Quoted passage →
It is controversial. I am the youngest owner in the NFL. I’ve got the most valuable
team in the NFL. We work hard to deliver the best product on the field we can deliver,
from the coaching staff to the players. We’re going to be controversial until we win.

It would be nice for folks to somehow see what we’re doing, in terms of the effort
that’s put in. But I understand really when it all comes down to it—I think it was
some folks at the League office who said, “Look, when you’re losing, you’re losing.
When you’re winning, you’re winning.” And that’s what it all comes down to, and why
we keep score in football.

On sports media he likes—and doesn’t like:

[Tony] Kornheiser, He’s funny. I like all his jabs; I think they are cute. Michael
Wilbon is brilliant. There are some real smart people at ESPN. I always enjoy spending
time with [announcers in] the booth. There are some people that cover us, our beat
reporters—one in particular—who are constantly looking for something bad. They are
out to try to get us. It’s the strangest thing. Instead of just rooting for us, because
they are part of the team, part of the community.

On whether he would ever change the team name:

No. And we’re not changing our logo. Our fans love the name Redskin.
Sports Illustrated did a survey and 88 percent of our fans loved the name Redskin, and 88 percent sounds
like a big number to me.

Provided data →
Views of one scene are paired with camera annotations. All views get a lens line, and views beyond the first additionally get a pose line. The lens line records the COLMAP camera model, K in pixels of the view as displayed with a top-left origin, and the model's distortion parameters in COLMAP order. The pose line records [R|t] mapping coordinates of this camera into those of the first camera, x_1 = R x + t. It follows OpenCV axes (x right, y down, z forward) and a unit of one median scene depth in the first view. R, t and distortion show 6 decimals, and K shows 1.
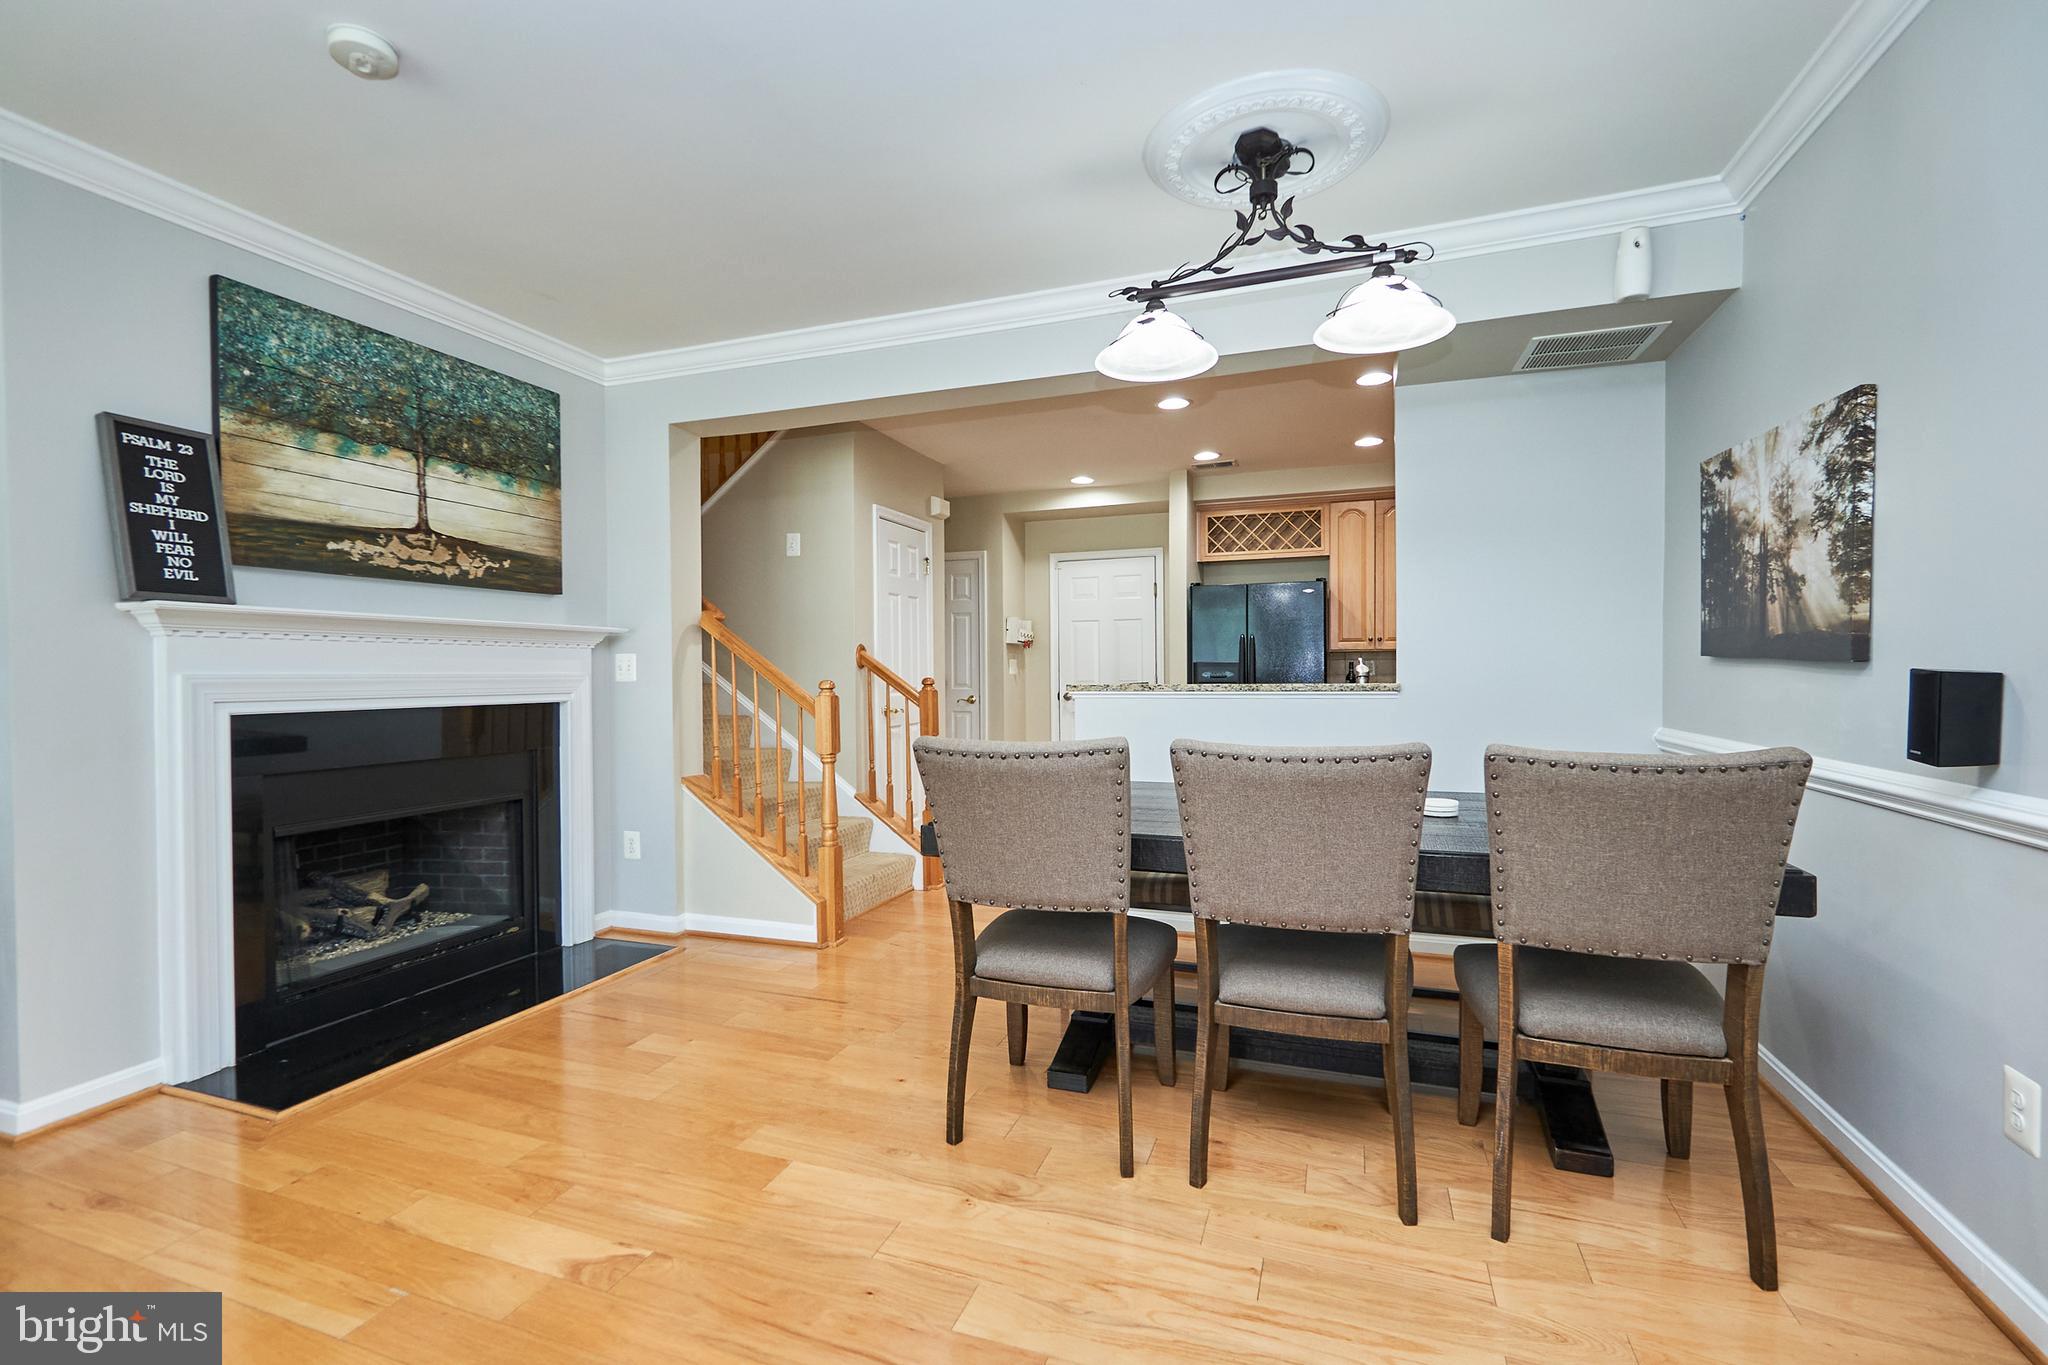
lens RADIAL K [[908.4, 0, 1013.0], [0, 908.4, 677.4], [0, 0, 1]] dist [0.001747, -0.003495]
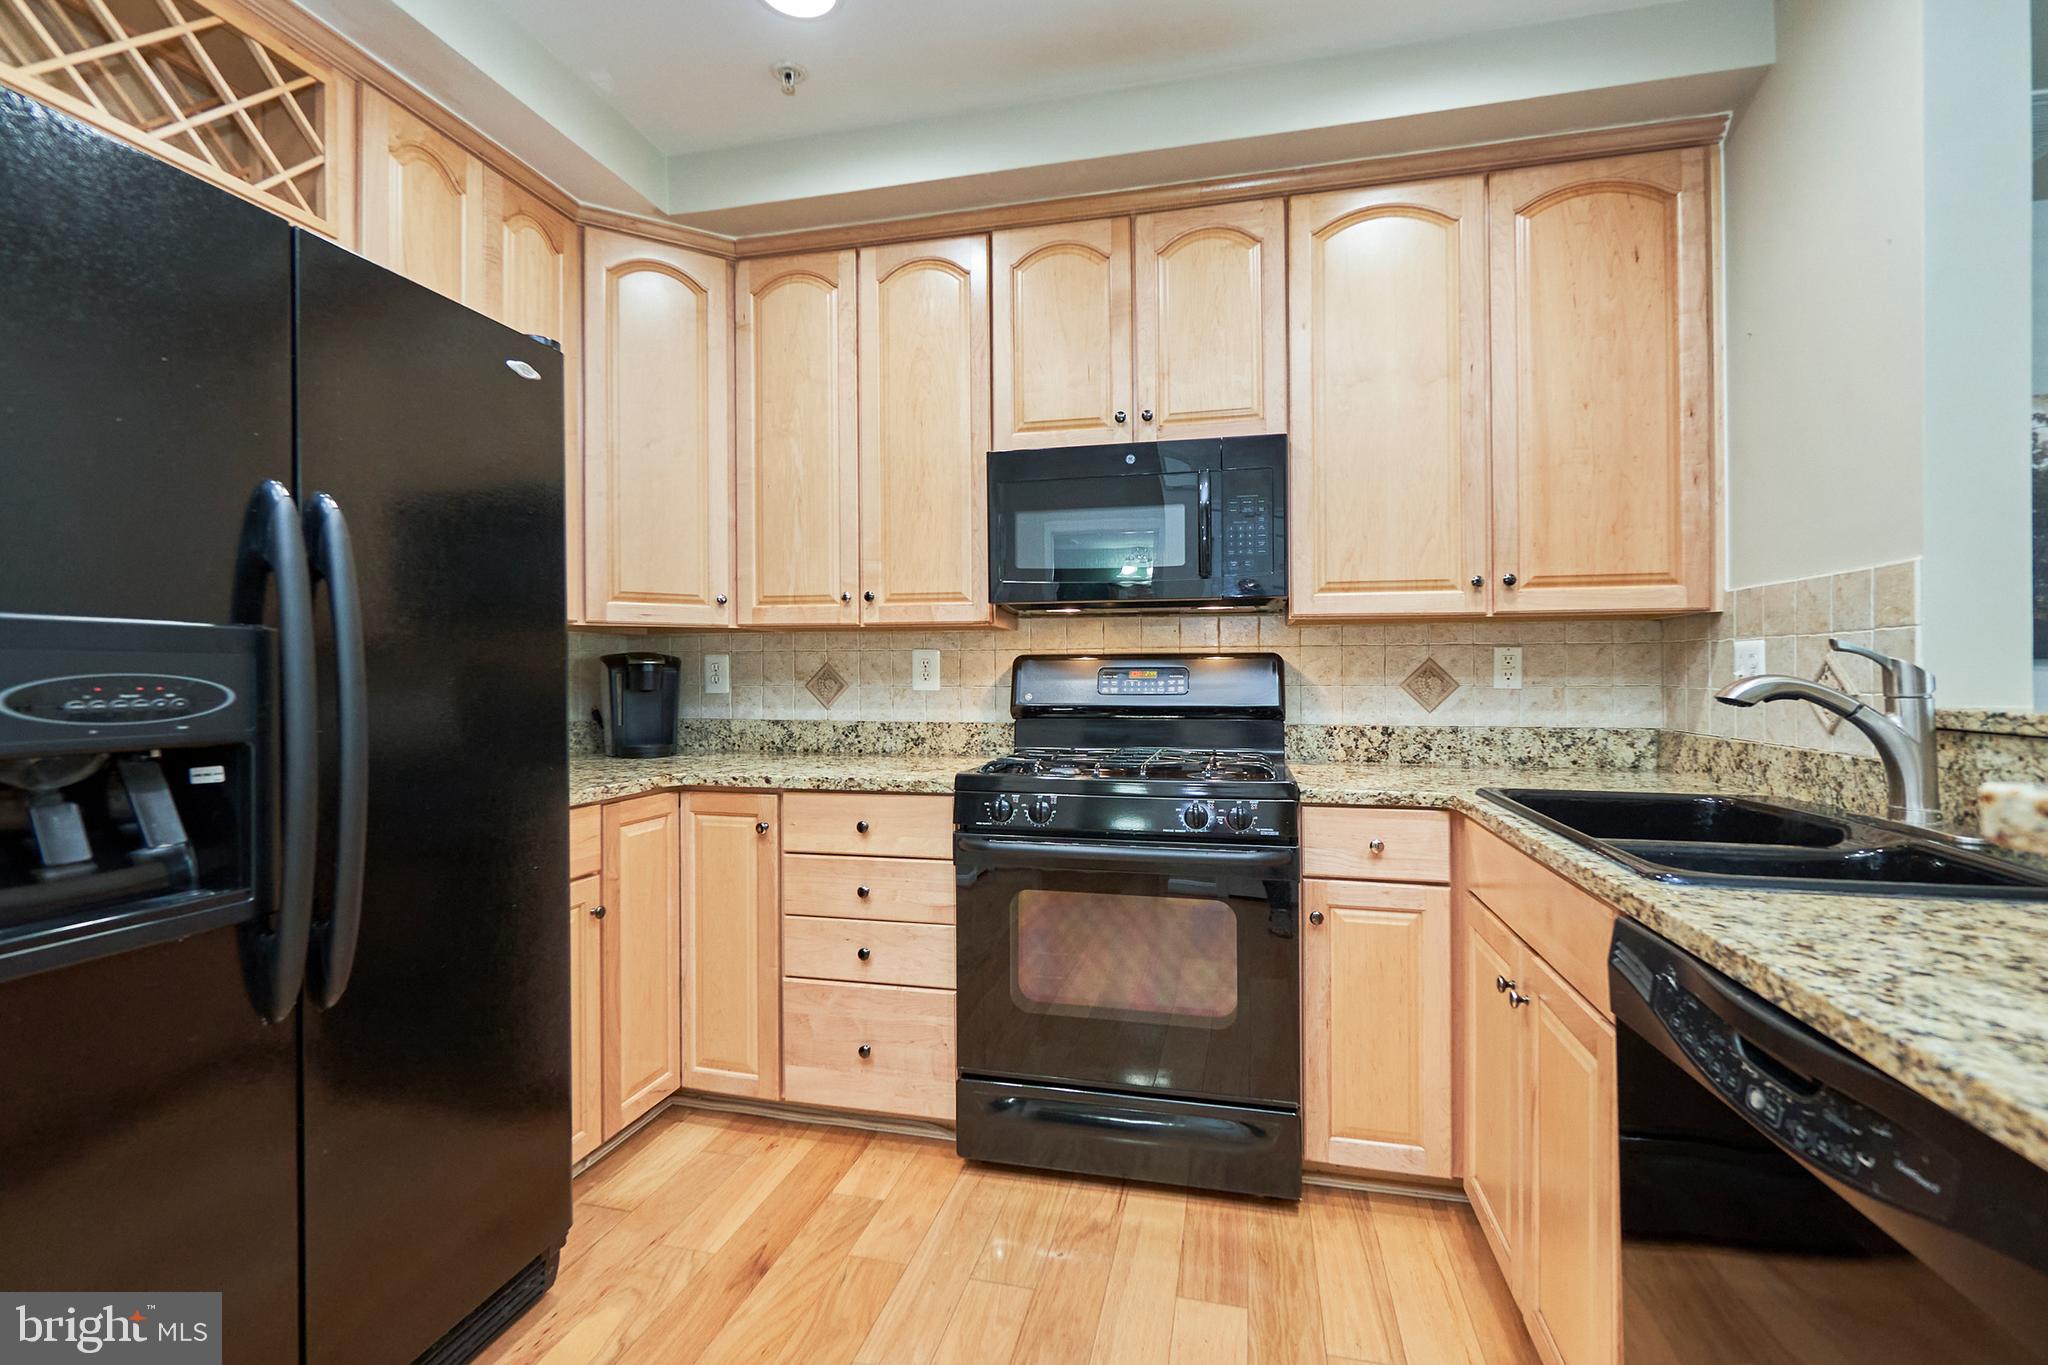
lens RADIAL K [[908.4, 0, 1013.6], [0, 908.4, 673.6], [0, 0, 1]] dist [0.001747, -0.003495]
pose [[-0.112729, 0.008883, 0.993586, 0.113575], [0.008540, 0.999932, -0.007970, -0.010263], [-0.993589, 0.007587, -0.112797, 2.006272]]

Using the information →
a) In the interview excerpt, what percentage of fans loved the name Redskin in the Sports Illustrated survey?
b) In the records, put "imaging" in place of "camera" and change nothing else. Omit the pictures from your answer.

Solutions to each task →
a) 88 percent

b)
Views of one scene are paired with imaging annotations. All views get a lens line, and views beyond the first additionally get a pose line. The lens line records the COLMAP imaging model, K in pixels of the view as displayed with a top-left origin, and the model's distortion parameters in COLMAP order. The pose line records [R|t] mapping coordinates of this imaging into those of the first imaging, x_1 = R x + t. It follows OpenCV axes (x right, y down, z forward) and a unit of one median scene depth in the first view. R, t and distortion show 6 decimals, and K shows 1.
lens RADIAL K [[908.4, 0, 1013.0], [0, 908.4, 677.4], [0, 0, 1]] dist [0.001747, -0.003495]
lens RADIAL K [[908.4, 0, 1013.6], [0, 908.4, 673.6], [0, 0, 1]] dist [0.001747, -0.003495]
pose [[-0.112729, 0.008883, 0.993586, 0.113575], [0.008540, 0.999932, -0.007970, -0.010263], [-0.993589, 0.007587, -0.112797, 2.006272]]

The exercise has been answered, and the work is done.